Macromolecules:Carbohydrates

Biochemistry Unit

Structure:

Composed of carbon, hydrogen, and oxygen in a 1:2:1 ratio.

The basic unit is called a monosaccharide and includes glucose, fructose, and galactose.

Monosaccharides are classified by the number of carbon atoms they contain.

Monosaccharide Number of Carbon Atoms

Triose 3

Tetrose 4

Pentose 5

Hexose 6

Structure: Monosaccharide

Monosaccharides contain a hydroxyl functional group and either a ketone or an aldehyde.

Monosaccharides exist as either a long chain or a ring structure.

Structure:Monosaccharide

Most monosaccharides are cyclic when placed in an aqueous solution.

Ring structures vary depending on the location of the hydroxyl group at carbon one (C1).

If the hydroxyl group lies below the ring, then it is α-glucose.

If the hydroxyl group lies below the ring it is β-glucose.

Isomers

The hexose carbohydrates include glucose, galactose, and fructose.

These molecules all have the same chemical formula (C6H12O6), but

their physical arrangement differs. These molecules are isomers.

Disaccharides

Two monosaccharides linked together in a condensation reaction.

The types of monosaccharides that link together will determine the type of disaccharide that forms.
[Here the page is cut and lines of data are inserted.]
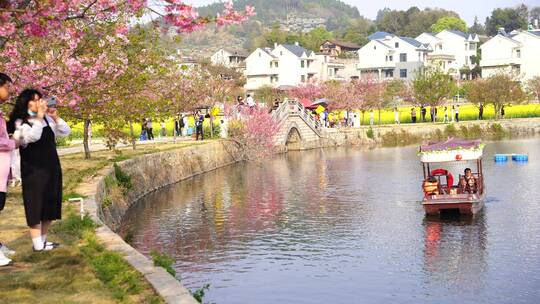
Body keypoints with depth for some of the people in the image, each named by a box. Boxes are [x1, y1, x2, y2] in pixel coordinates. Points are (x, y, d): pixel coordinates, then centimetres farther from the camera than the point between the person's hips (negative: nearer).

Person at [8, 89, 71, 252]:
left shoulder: (47, 118, 9)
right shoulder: (20, 122, -7)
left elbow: (66, 132, 7)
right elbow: (33, 136, -24)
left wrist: (55, 117, -6)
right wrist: (39, 116, -22)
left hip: (51, 167, 6)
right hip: (33, 170, -6)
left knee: (51, 203, 9)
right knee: (36, 205, -5)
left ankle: (43, 239, 20)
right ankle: (37, 244, -3)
Sucrose = fructose and glucose Maltose = two glucose molecules Remember that with condensation

reactions, a water molecule is also produced during the anabolic chemical reaction.

Disaccharides

The reverse reaction is a hydrolysis reaction and is used to break apart a disaccharide into its monosaccharide components. In a hydrolysis chemical reaction, water is needed to complete the catabolic process.

Polysaccharides

Polysaccharides are composed of hundreds of monosaccharides linked together.

While monosaccharides represent simple sugars, polysaccharides represent complex sugars.

Polysaccharides can exist as long chains or as a long chain with branches. The shape and linkage determines the physical properties of each polysaccharide.

Some biologically important polysaccharides include cellulose and starch which are found only in plants and glycogen which is found in animals. Starch and glycogen are storage molecules and cellulose provides structural support for plants.

Starch: Amylose & Amylopectin

Starch is a main staple for human consumption and is found in potatoes, rice, and wheat.

Starch is the combination of two polysaccharides, amylose, and amylopectin.

Starch: Amylose & Amylopectin

Amylose is a linear chain that is formed by linking the first carbon atom of one α-glucose molecule to the fourth carbon of the second α-glucose molecule (α 1 - 4).

Amylopectin is also composed of α 1 – 4 linkage along its main chain, however, it also contains α 1 – 6 branch.

Cellulose

Cellulose is also found in plants and is formed by excess glucose molecules.

Cellulose provides structural support rather than nourishment for the plant.

Cellulose is a straight chain polymer consisting of β – glucose molecules linked together.

The glycosidic link occurs at the first carbon of one β – glucose molecule and the fourth carbon of the second β – glucose molecule.

Cellulose

The orientation of the glucose molecules created hydrogen bonds between the hydroxyl groups of glucose molecules between two chains of cellulose. This creates strong tough fibres for the cell wall of plants and it also provides industrial use for lumber, paper, and clothing.

Glycogen

Glycogen is a polysaccharide that is only found in animal cells and is generated when there is an excess of glucose in our blood.

The α-glucose molecules are linked in a 1 – 4 arrangement with branches forming at the 1 – 6 linkage.

Similar to amylopectin, there are more branches in glycogen.

Chitin

Cellulose like polymer with a nitrogen containing group attached at C2.

Oligosaccharides

Contain a small number (3-10) of monosaccharides.

Example: a disaccharide is composed of two monosaccharides.

Often found as a component of glycoproteins and glycolipids within cell membranes.